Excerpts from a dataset

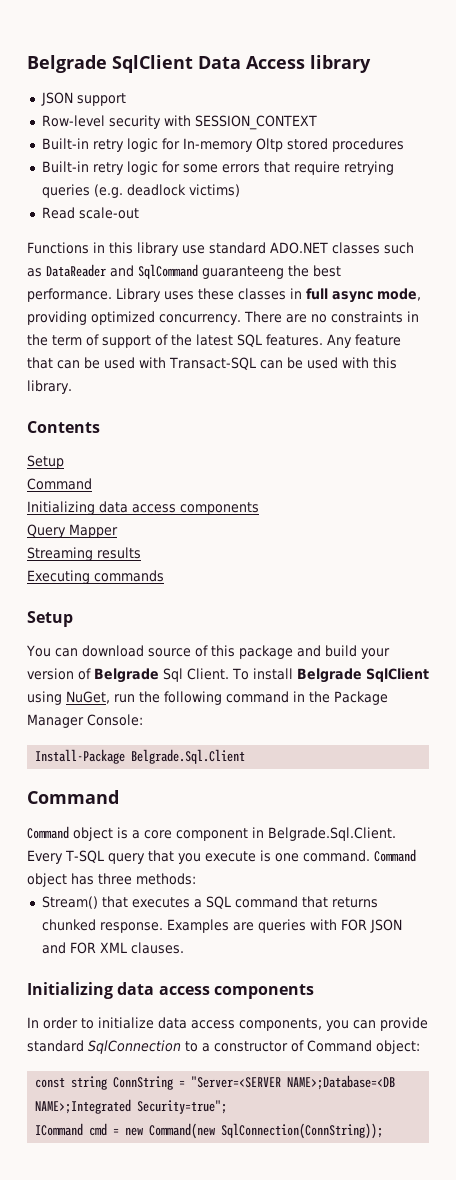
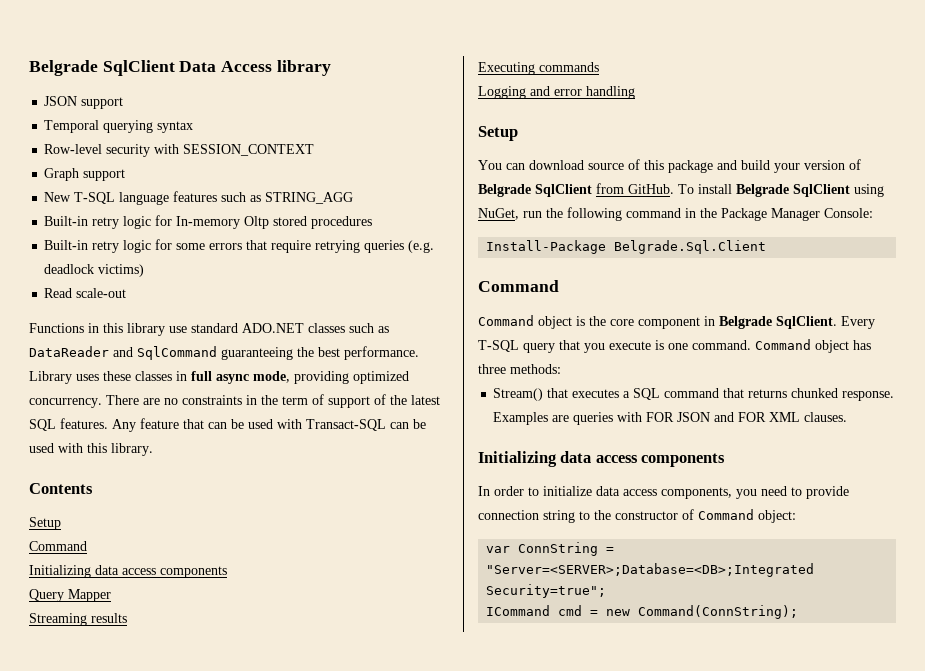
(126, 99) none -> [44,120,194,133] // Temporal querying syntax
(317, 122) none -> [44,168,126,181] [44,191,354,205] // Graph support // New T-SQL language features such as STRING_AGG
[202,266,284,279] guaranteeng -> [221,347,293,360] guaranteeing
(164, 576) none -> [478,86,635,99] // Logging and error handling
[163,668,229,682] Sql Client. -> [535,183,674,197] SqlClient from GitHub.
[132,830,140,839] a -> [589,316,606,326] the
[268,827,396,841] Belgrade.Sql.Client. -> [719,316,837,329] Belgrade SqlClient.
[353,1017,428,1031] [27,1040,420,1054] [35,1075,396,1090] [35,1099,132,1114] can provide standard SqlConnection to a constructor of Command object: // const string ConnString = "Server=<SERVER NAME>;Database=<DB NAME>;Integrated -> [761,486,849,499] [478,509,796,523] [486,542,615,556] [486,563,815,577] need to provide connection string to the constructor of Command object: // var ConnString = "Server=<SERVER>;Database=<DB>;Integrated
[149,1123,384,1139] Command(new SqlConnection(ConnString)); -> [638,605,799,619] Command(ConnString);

Problem >>
Transcribe, exactly and without additions, the lines of the records above, beginning with the line that contains "(317, 122) none" and ending with the line that contains "[268,827,396,841] Belgrade.Sql.Client. ->", both included.

Answer area >>
(317, 122) none -> [44,168,126,181] [44,191,354,205] // Graph support // New T-SQL language features such as STRING_AGG
[202,266,284,279] guaranteeng -> [221,347,293,360] guaranteeing
(164, 576) none -> [478,86,635,99] // Logging and error handling
[163,668,229,682] Sql Client. -> [535,183,674,197] SqlClient from GitHub.
[132,830,140,839] a -> [589,316,606,326] the
[268,827,396,841] Belgrade.Sql.Client. -> [719,316,837,329] Belgrade SqlClient.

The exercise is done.